Supplied material
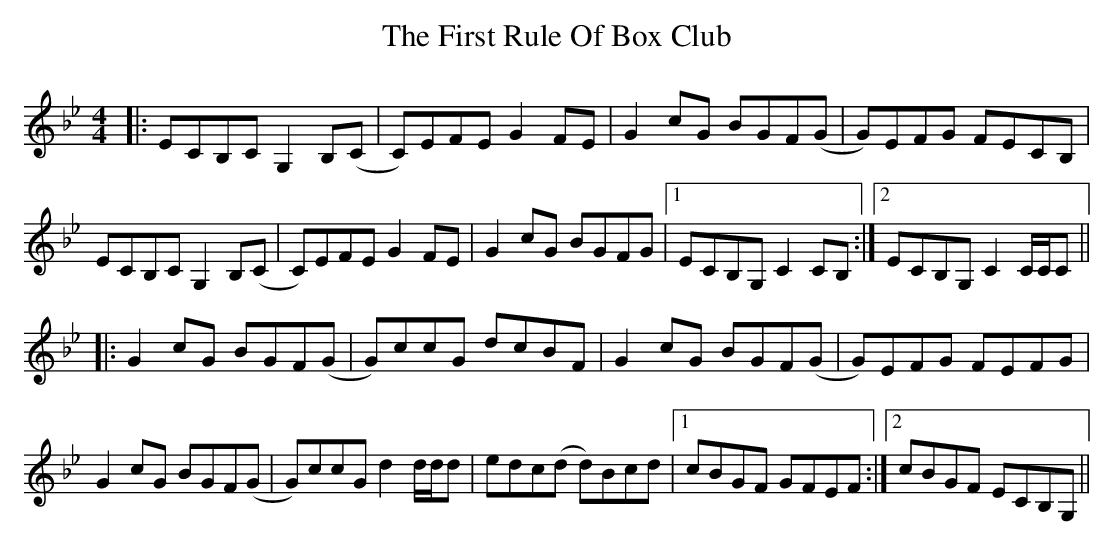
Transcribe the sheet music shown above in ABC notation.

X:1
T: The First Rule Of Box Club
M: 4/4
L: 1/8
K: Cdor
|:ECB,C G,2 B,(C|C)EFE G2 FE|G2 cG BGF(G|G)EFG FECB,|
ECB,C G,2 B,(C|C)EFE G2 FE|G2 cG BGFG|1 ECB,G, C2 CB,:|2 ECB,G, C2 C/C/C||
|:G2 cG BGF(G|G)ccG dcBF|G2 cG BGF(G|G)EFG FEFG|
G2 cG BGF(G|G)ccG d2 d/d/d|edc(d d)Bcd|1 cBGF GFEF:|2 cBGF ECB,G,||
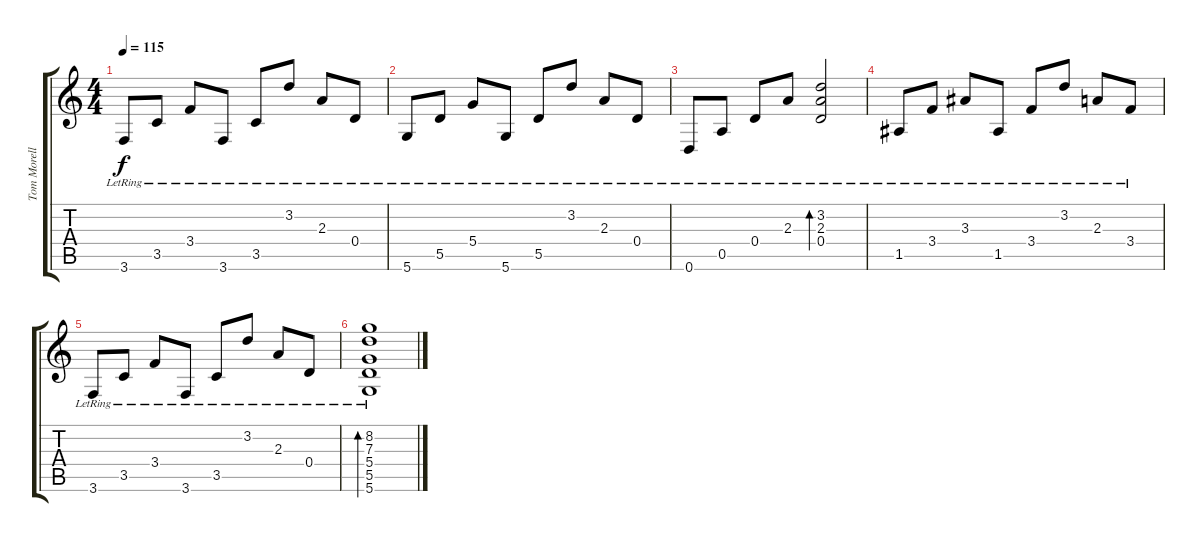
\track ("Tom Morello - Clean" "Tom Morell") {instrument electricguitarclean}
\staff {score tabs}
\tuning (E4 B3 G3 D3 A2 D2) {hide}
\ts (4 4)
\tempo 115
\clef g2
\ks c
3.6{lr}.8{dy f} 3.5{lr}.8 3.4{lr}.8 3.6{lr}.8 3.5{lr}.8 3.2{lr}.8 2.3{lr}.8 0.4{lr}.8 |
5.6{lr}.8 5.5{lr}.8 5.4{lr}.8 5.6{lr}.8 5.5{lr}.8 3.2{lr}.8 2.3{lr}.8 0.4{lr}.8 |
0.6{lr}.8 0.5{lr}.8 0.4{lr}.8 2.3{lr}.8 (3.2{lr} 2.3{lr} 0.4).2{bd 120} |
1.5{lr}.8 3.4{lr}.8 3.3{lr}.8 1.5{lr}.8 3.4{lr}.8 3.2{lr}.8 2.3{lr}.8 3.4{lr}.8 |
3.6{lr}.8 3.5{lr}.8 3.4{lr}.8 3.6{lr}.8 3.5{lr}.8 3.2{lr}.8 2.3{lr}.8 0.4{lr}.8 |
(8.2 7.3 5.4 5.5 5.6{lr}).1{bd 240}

Exercise details
Write out the listing above word for word, from its beginning through the line containing "G2 cG BGF(G|G)ccG d2", and leave out the pictures.

The output
Transcribe the sheet music shown above in ABC notation.

X:1
T: The First Rule Of Box Club
M: 4/4
L: 1/8
K: Cdor
|:ECB,C G,2 B,(C|C)EFE G2 FE|G2 cG BGF(G|G)EFG FECB,|
ECB,C G,2 B,(C|C)EFE G2 FE|G2 cG BGFG|1 ECB,G, C2 CB,:|2 ECB,G, C2 C/C/C||
|:G2 cG BGF(G|G)ccG dcBF|G2 cG BGF(G|G)EFG FEFG|
G2 cG BGF(G|G)ccG d2 d/d/d|edc(d d)Bcd|1 cBGF GFEF:|2 cBGF ECB,G,||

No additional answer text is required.